The one-legged quail today died today. I took him to the brush pile so he would be cremated. I couldn’t allow a varmint to dig him up or eat him.
That quail lived a long time. His leg was taken off when he was just a youngster and he lived his life with a stump. It slowed him down some and he was prohibited from living a regular quail’s life, but nevertheless he endured. His life was a testament to tenaciousness.
The little quail’s death hit especially hard because he was the last living reminder of a good friend who died a few months ago. James was a dairyman who lived about two miles down the road.
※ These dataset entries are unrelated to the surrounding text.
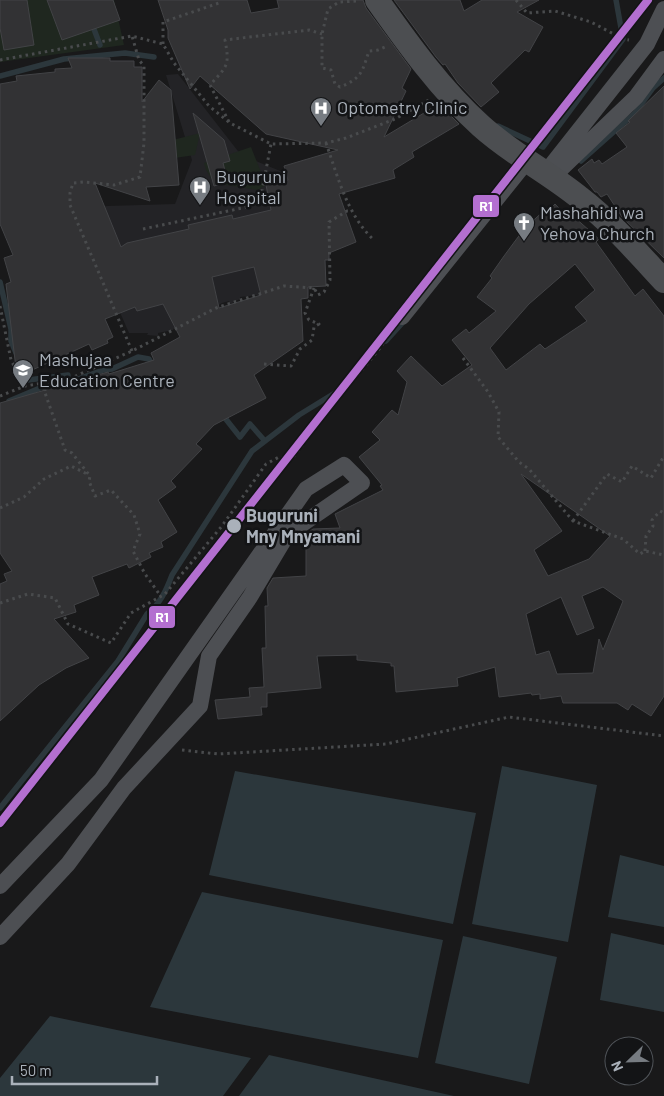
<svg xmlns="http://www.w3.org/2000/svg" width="664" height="1096" font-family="Barlow,sans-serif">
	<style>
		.built { fill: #232326 }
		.green { fill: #1f271f }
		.water { fill: #2c373c }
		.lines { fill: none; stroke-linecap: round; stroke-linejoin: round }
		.stream { stroke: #2c373c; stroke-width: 5.5 }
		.building { fill: #323234; stroke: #424346; fill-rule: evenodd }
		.path { stroke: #494b4d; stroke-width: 3; stroke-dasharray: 2.5 4; stroke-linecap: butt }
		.street { stroke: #4d4f53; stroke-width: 16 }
		.secondary { stroke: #4c4e51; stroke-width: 24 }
		.rail-1-casing { stroke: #131416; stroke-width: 11 }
		.rail-1 { stroke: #b36fd0; stroke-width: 8 }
		.stop-dot { fill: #aab1ba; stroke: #131416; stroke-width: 2 }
		.labels { text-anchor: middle; stroke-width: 5; stroke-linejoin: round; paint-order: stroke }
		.poi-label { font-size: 18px; fill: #aab1ba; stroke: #131416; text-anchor: start }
		.stop-label { font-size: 18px; font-weight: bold; fill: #aab1ba; stroke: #131416; text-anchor: start }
		.line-badge { stroke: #131416; stroke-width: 2 }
		.badge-label { font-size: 14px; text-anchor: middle; font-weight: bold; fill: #fff }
	</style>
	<rect width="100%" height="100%" fill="#19191a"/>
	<path class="built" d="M178,74L241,155L290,175L325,153L331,172L265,290L258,292V295L240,297V299L230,304L229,301L222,303L181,326L174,328L173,330L158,333V336L147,335L148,333H129L74,207L175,204L192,160L166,75Z"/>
	<path class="green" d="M0,0H114L124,45L0,62Z
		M200,133L195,155L168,159L169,141Z
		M251,147L266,185L258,190L214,183L206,170L204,163Z"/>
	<path class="water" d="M502,766L597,785L568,942L472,924Z
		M235,771L476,813L453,924L209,875Z
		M620,855L664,866V927L608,917Z
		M202,892L443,940L418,1058L150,1007Z
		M611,933L664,945V1012L600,1000Z
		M463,936L557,957L529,1084L435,1063Z
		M50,1016L251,1058L223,1096H0V1078Z
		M269,1055L454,1096H239Z"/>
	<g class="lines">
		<path class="stream" d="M92,24L100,45
			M0,76L64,59L125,53L154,57
			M498,126L543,147L623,39L616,0
			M581,161L635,113L653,88L664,78
			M0,282L11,329V341L16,353
			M386,341L405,320
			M23,368L28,380L68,375
			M62,385L103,370L112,369L138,357L149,359L153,366
			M9,401L47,385
			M221,413L240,437L250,424L264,440
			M0,808L118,661L147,614C160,604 166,591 172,575L252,451L299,415L338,391L371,355"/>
	</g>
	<path class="building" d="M0,0H27L34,45L4,50L0,28Z
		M47,0H113L120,20L62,40Z
		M158,0H247L251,13L279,8L277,0H363L366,8L411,69L402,88L406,91L384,137L434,107L438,112L444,109L459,124L412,152L414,157L393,170L395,178L339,194L356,242L329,253V260H325L326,286L308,287V298L301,299L303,341L254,375L266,398L214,425L196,444L202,449L171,481L176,487L158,500L177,532L161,542L163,547L149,553L151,557L129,568L127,564L92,577L99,595L74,605L76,612L54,619L89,658L66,668L39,685L0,721V584L7,581L4,574L12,571L0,553V403L108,372L109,374L154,360L151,353L180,337L163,304L137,311L135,307L105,319L113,337L107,340L108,343L92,350L89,344L17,377L6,284L11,282L4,258L13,255L0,224V84L17,81L16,76L55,72V69L72,68L68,58H110V61H134V67H142V102L159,80L171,90L179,185L146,187L150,201L95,183L121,247L127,243L189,229L188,225L232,215L233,219L271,210L266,185L288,180L284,166L338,150L266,134L200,76L190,89L168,38V30ZM254,267L261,295L219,308L212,277Z
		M394,0H460L464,11L482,0H539L517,12L543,27L529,52L525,50L491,83L499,92L481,107L458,83L445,64L443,65L436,57Z
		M664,86V258L622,217L607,194L601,197L597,192H595L578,170L592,159L594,163L599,160L602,164L627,147L616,133L630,122L628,121Z
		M193,113L224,140L230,161L223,163L228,182L214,186Z
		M555,204L569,219L573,216L599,239L596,242L635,296L643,289L664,316V696L651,716L632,704L628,710L617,703H563L561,696L540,699V694L532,695L531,693L499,697L495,667L457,678L458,686L396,692L394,666H391V663L357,660V655L317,656L321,688L267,693V707H261L262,715L218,719L215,700L250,697L249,688L264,687L262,648H266L265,606H268L267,588L273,578L306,576V534L313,529L340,528L335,514L383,490L380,486L382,485L359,457L380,440L372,432L392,410L398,415L407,382L397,371L411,356L442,386L472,365L452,340L466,329L469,333L496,311L477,297L492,278L490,276L504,256L524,229L548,207L550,209ZM575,264L595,290L575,307L587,321L545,349L540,344L506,370L490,348L529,304ZM521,474L610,536L589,559L548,576L534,550L562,531ZM603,587L623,601L603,650L599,639L593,673L557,674L549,651L536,655L526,614L561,597L577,635L594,628L582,596Z"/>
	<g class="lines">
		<path class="path" d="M516,0L527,13L555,11L591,22L623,39L629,40
			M356,1L339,2L328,9L322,34V68L331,70L335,84L340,87C362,78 362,72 369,51L378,50L385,47
			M163,44V22L219,3L220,0
			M0,60L132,36L163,44L174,63L209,106L230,123L271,144L326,143L346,138L395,119L429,100
			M229,122L210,85C227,66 230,66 225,40L309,30L322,34
			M326,143C338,177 347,215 374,240
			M143,229L247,207L260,201L271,144
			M0,306L11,360L25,386
			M132,351L70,205V193L73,183L84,182L114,185L140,177L144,143V66L139,60L132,36
			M463,358L488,392L499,412L498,437L519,462L529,469L573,521L623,539L640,554L645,551L664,555
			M264,364L291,366L300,349L312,340L314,327L319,324L309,320L305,313L314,288
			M64,381L44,390L65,450L72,453L90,476L89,481L95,496L111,490L134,515L140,534L133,551L145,574L160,595
			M0,396L25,386L69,379L132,351L216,308L284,286L314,288L318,295L324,292L330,280L329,222L347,211H351
			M0,508L24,497L44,479L71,466L87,474
			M573,521L607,474L622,482L632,466L651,478L664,456
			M645,551L646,536L653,526L652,520L660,511L664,513
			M0,603L28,594L55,598L68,624L111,643L131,613L165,594L222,526L266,464L279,457L292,459L326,413L380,348L392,330
			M182,750L218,754L386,744L509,717L664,736"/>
		<path class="street" d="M546,172L647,44L664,9
			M555,176L563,167L636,97L664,59
			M402,317L527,161
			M0,886L101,780L306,489L344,465L362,483L301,525L284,540L250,597L209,656L200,706L124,788L68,864L0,937"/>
		<path class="secondary" d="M377,0C408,44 441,90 481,126C512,154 548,172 580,198C611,222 637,252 664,281"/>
		<g class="rail-1-casing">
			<path id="rail-1" d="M0,823L648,0"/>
		</g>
		<use href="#rail-1" class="rail-1"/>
	</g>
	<defs>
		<g id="hospital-pin" transform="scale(1.125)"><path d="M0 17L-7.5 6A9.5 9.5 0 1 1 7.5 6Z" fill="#777c82" stroke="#131416"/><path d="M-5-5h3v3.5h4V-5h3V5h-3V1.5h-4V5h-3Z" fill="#fff"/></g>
		<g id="church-pin" transform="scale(1.125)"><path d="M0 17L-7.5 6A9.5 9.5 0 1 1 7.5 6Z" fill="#777c82" stroke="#131416"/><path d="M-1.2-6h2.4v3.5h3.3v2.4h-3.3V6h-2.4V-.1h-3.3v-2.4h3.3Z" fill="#fff"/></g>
		<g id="school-pin" transform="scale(1.125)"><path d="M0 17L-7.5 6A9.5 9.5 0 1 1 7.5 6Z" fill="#777c82" stroke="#131416"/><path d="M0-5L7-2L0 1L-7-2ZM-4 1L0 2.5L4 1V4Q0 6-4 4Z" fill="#fff"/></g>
	</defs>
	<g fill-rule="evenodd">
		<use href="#hospital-pin" x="321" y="108"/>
		<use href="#hospital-pin" x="200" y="187"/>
		<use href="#church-pin" x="524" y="223"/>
		<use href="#school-pin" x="23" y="370"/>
	</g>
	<circle class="stop-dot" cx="234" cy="526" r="8"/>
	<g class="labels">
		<g class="poi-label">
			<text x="337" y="114">Optometry Clinic</text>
			<text x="216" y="183">Buguruni<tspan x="216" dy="21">Hospital</tspan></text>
			<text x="540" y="219">Mashahidi wa<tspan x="540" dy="21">Yehova Church</tspan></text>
			<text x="39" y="366">Mashujaa<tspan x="39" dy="21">Education Centre</tspan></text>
		</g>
		<g class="stop-label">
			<text x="246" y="522">Buguruni<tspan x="246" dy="21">Mny Mnyamani</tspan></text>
		</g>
	</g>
	<g class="line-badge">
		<rect x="472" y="194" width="28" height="24" rx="5" fill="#b36fd0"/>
		<rect x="148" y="605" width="28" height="24" rx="5" fill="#b36fd0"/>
	</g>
	<g class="badge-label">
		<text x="486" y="211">R1</text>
		<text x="162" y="622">R1</text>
	</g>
	<g transform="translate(629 1061) rotate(247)"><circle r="24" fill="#131416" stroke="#4f5358"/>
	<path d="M0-4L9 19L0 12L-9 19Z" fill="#777c82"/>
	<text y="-8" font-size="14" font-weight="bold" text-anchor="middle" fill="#aab1ba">N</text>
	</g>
	<path d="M12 1076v8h145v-8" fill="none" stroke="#aab1ba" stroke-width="2.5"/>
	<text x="20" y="1076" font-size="15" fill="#aab1ba" stroke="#131416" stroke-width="4" paint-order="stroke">50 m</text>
</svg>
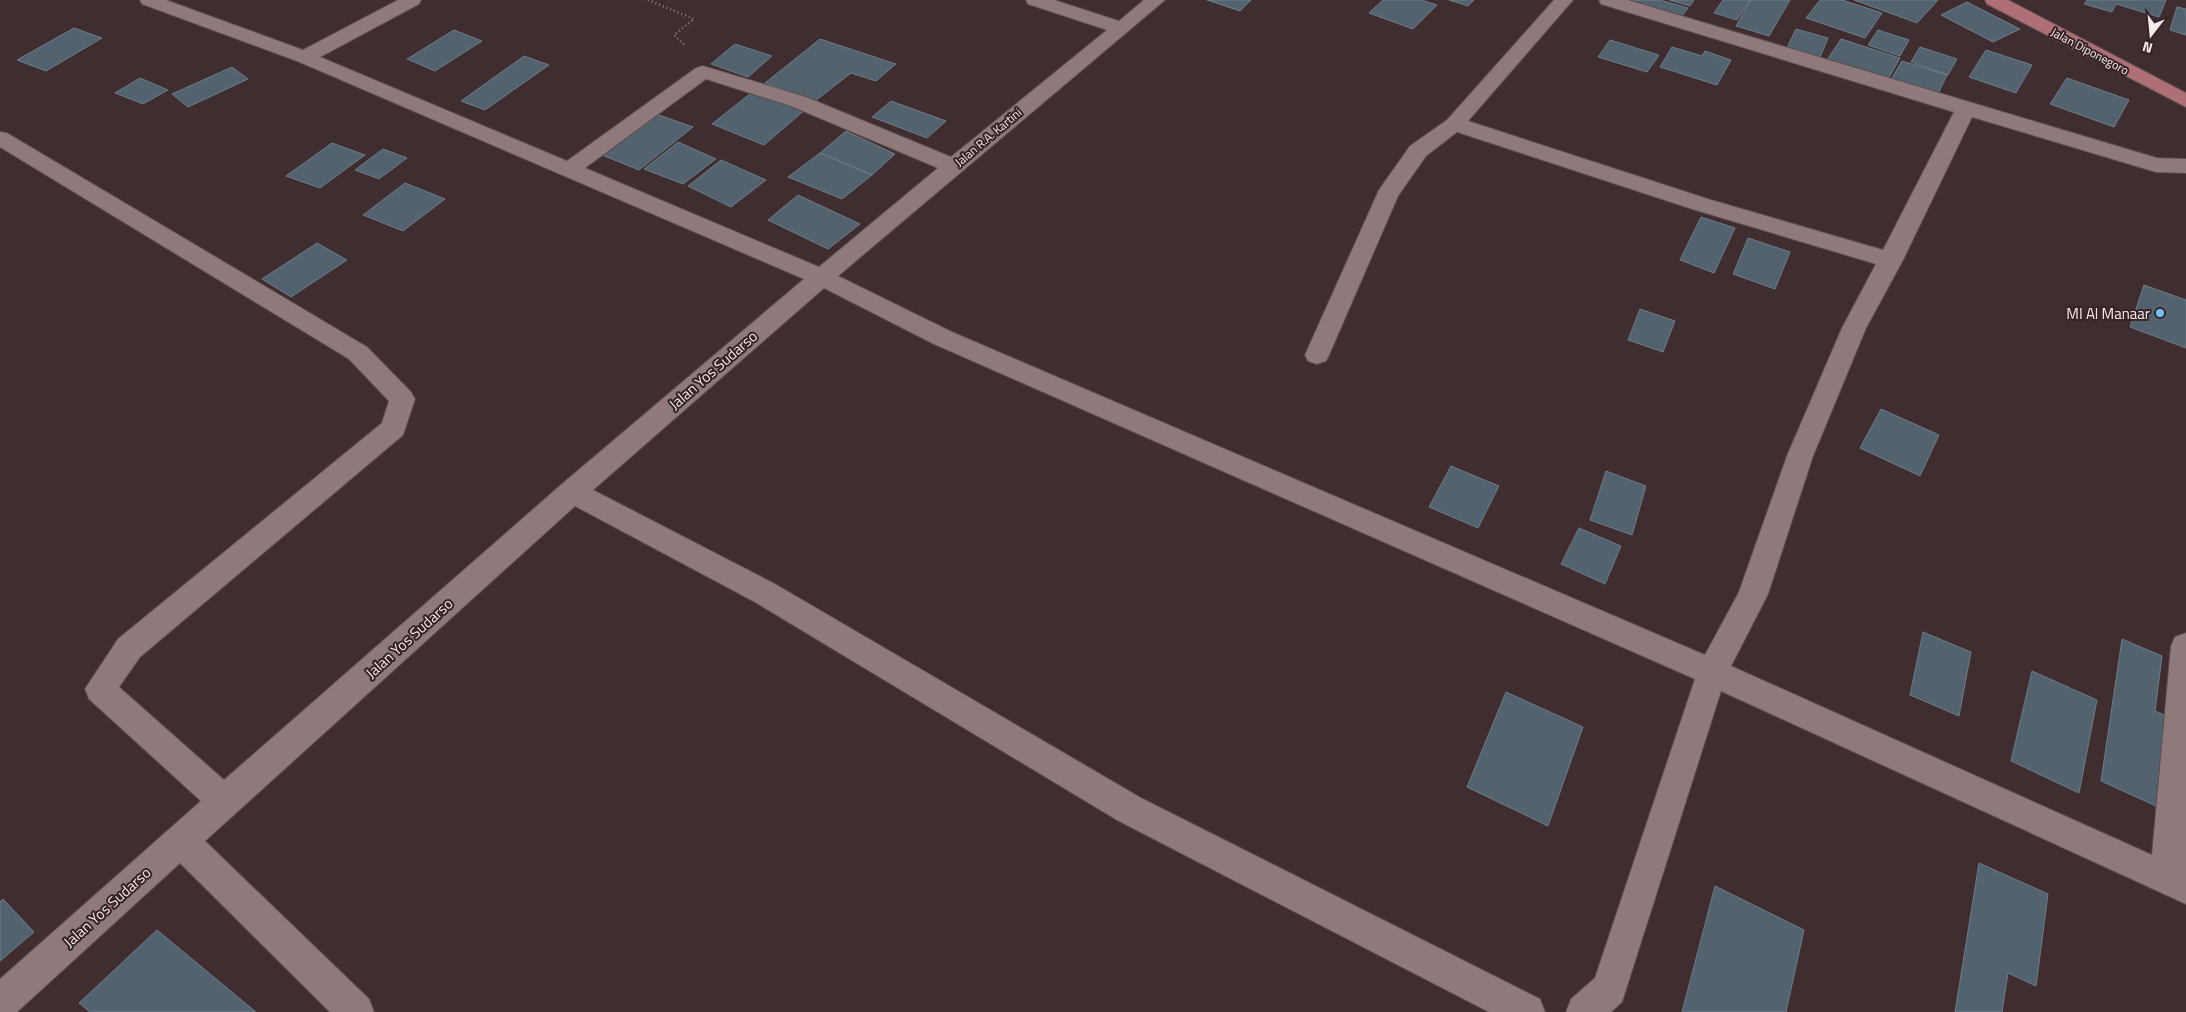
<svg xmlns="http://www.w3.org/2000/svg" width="2186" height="1012" font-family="'Titillium Web',sans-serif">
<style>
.building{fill:#52626e;stroke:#6c7d89}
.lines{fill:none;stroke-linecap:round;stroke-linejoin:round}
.minor-casing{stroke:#5c4d4e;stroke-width:2}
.major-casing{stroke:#5c4d4e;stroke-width:2}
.path{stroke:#8f7f80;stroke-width:2.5;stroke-dasharray:1 3;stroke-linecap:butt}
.minor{fill:#8f797b;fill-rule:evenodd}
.major{fill:#ae6f77;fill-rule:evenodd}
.poi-dot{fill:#73c1f5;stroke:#352325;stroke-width:2}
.labels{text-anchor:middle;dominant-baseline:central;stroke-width:4;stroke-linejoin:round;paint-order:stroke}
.far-street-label{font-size:12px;fill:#f7ebec;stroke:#352325}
.poi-label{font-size:15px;fill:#f7ebec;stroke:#352325;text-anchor:end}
.street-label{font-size:15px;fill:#f7ebec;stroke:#352325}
</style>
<rect width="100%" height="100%" fill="#402d2f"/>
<g class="building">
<polygon points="1207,0 1251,0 1240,11"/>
<polygon points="1383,0 1421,0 1437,5 1413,29 1369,13"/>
<polygon points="1449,0 1474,0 1468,6"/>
<polygon points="1615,0 1660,0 1688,8 1679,20"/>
<polygon points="1669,0 1694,0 1690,6"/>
<polygon points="1723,0 1750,0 1737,20 1714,13"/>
<polygon points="1751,0 1790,0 1769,36 1736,26"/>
<polygon points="1820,0 1842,0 1882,13 1865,38 1806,18"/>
<polygon points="1854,0 1938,0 1917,23"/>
<polygon points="2087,0 2166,0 2159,17 2116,4 2112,12 2084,4"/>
<polygon points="1967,2 2020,29 1993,42 1941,15"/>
<polygon points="2177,7 2186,9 2186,35 2170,30"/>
<polygon points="74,28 102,38 46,71 17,60"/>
<polygon points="1796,29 1828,38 1819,60 1786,50"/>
<polygon points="454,30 482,41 435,71 407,59"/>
<polygon points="1878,30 1909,40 1900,56 1868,45"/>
<polygon points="820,39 896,64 876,81 851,73 815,101 765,83"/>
<polygon points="1841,39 1900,58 1886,83 1825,63"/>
<polygon points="1610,40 1659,55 1647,72 1598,57"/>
<polygon points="735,44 772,56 748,77 711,64"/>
<polygon points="1672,47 1702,56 1705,51 1731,60 1717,85 1660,67"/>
<polygon points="1920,47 1957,59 1948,75 1911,62"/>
<polygon points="1986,50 2032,65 2016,93 1969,77"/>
<polygon points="524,56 549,65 485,110 461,101"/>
<polygon points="1902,61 1947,75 1936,98 1889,83"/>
<polygon points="232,67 248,79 188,107 172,94"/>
<polygon points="140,78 168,90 143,104 115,93"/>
<polygon points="2067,78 2129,100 2114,127 2050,104"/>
<polygon points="756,89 806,109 764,145 712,124"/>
<polygon points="891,101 946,121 927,138 872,117"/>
<polygon points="653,113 693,127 639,170 597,153"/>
<polygon points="846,131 895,154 872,175 820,153"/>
<polygon points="678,142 716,159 683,184 644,169"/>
<polygon points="332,143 365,155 320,188 286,176"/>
<polygon points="383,149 407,158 379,179 355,170"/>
<polygon points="820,153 872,175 842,199 788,177"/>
<polygon points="721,160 766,180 731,207 688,186"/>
<polygon points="405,183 445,199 403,231 363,215"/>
<polygon points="798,195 860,224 828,249 768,220"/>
<polygon points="1701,217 1735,228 1714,273 1680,260"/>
<polygon points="1748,238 1790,252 1775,289 1733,274"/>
<polygon points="317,243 347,260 291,297 262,279"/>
<polygon points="2144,285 2186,300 2186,348 2130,327"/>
<polygon points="1640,309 1675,321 1663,352 1628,340"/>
<polygon points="1881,409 1939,435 1920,476 1860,448"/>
<polygon points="1451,466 1499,486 1478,528 1429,507"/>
<polygon points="1606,471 1646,486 1632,535 1590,520"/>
<polygon points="1579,528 1621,546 1605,584 1561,564"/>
<polygon points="1923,632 1971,652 1959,716 1910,695"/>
<polygon points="2122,639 2162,656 2155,711 2177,720 2167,811 2101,781"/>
<polygon points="2032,671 2097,700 2079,793 2011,761"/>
<polygon points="1506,692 1583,727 1548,826 1467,787"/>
<polygon points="1979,863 2048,894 2036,986 2008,973 2002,1012 1955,1012"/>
<polygon points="1715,886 1804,930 1786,1012 1682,1012"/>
<polygon points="3,899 34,932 0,961 0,902"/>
<polygon points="157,930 256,1012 90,1012 79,1003"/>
</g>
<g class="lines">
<g class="minor-casing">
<path id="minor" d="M140 0H166L303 50 398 0H421L419 4 320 57 567 161 696 68 703 66 806 97 951 157 1107 30 1028 4 1026 0H1054L1119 21 1144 0H1165L838 276 952 332 1705 655 1739 592 1787 456 1842 328 1876 264 1692 209 1457 132 1426 156 1398 196 1329 355 1326 361 1317 364 1308 361 1305 355 1379 190 1410 146 1447 120 1554 0H1573L1468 121 1708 199 1883 250 1954 112 1601 4 1599 0H1628L2157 158 2186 159V173L2156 172 1972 117 1903 260 1866 328 1813 456 1768 594 1731 666 2152 855 2171 646 2175 637 2186 633V904L1721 691 1622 1002 1611 1012H1566L1571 999 1595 978 1695 679 934 344 824 288 593 490 775 584 1141 798 1540 999 1545 1012H1489L1117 820 755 602 575 506 205 841 369 999 374 1012H330L180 863 17 1012H0V979L201 801 89 699 85 689 118 639 382 423 389 401 349 359 0 147V132L7 133 367 347 411 392 415 399 403 435 140 657 119 687 224 780 562 484 804 279 297 61 142 4ZM706 79 791 106 938 168 819 267 585 168Z"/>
</g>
<g class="major-casing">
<polygon id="major" points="1985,0 2008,0 2186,93 2186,107 1987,4"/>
</g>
<polyline class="path" points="648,0 694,19 674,35 686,46"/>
<use href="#minor" class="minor"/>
<use href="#major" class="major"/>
</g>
<circle class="poi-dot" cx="2160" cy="313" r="5"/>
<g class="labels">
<g class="far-street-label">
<text transform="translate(2090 51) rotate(28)">Jalan Diponegoro</text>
<text transform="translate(988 137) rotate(-40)">Jalan R.A. Kartini</text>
</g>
<g class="poi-label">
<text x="2150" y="313">MI Al Manaar</text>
</g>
<g class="street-label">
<text transform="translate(713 370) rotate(-41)">Jalan Yos Sudarso</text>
<text transform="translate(409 638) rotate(-42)">Jalan Yos Sudarso</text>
<text transform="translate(107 907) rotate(-42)">Jalan Yos Sudarso</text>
</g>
</g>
<g transform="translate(2151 35) rotate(196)" stroke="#352325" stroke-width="4" paint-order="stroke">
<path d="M0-4L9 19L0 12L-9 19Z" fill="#f7ebec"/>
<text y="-8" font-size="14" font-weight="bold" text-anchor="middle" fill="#f7ebec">N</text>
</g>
</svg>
My daughter milked for him and took care of the rest of his animals: chickens, ducks, pigs, and the quail. As often as I could, I visited the dairy; pitching in by washing eggs or feeding.
James was a man with big dreams. He had grand plans for his little farm. The quail played a minuscule part in that dream, but he had his appointed role in the scheme of things. James called him his “guard dog”; at night the quail raised a ruckus if anything came around the yard. Then a burst blood vessel cut our friend’s dreams short.
The dairy shut down right after James’ death; all the animals were sold. Saying goodbye to our friend went from difficult to impossible, as we saw all his dreams dismantled.
My daughter brought the crippled quail home. No one else would look after him. To me, the tiny bird stood for a little piece of our friend living on.
He didn’t have a wonderful life; with only one leg he rarely got out of his cage. But he sang nearly every morning and chittered softly whenever we went by. His attitude was always upbeat, and he gave me pleasure just caring for him.
Then one day, he was still, lifeless, and silent. Perhaps the heat was too much for him. Or it was just his time; he was three years old by then.
Losing the little guy was sad. Hardest to take, though, was losing this last reminder of my friend. It brought his loss back to my mind to be felt all over again. I have good memories of James; stories to relate and episodes to relive; buckets and tubs and milk jugs as reminders. But the empty space his death caused is a little larger at the loss of the quail.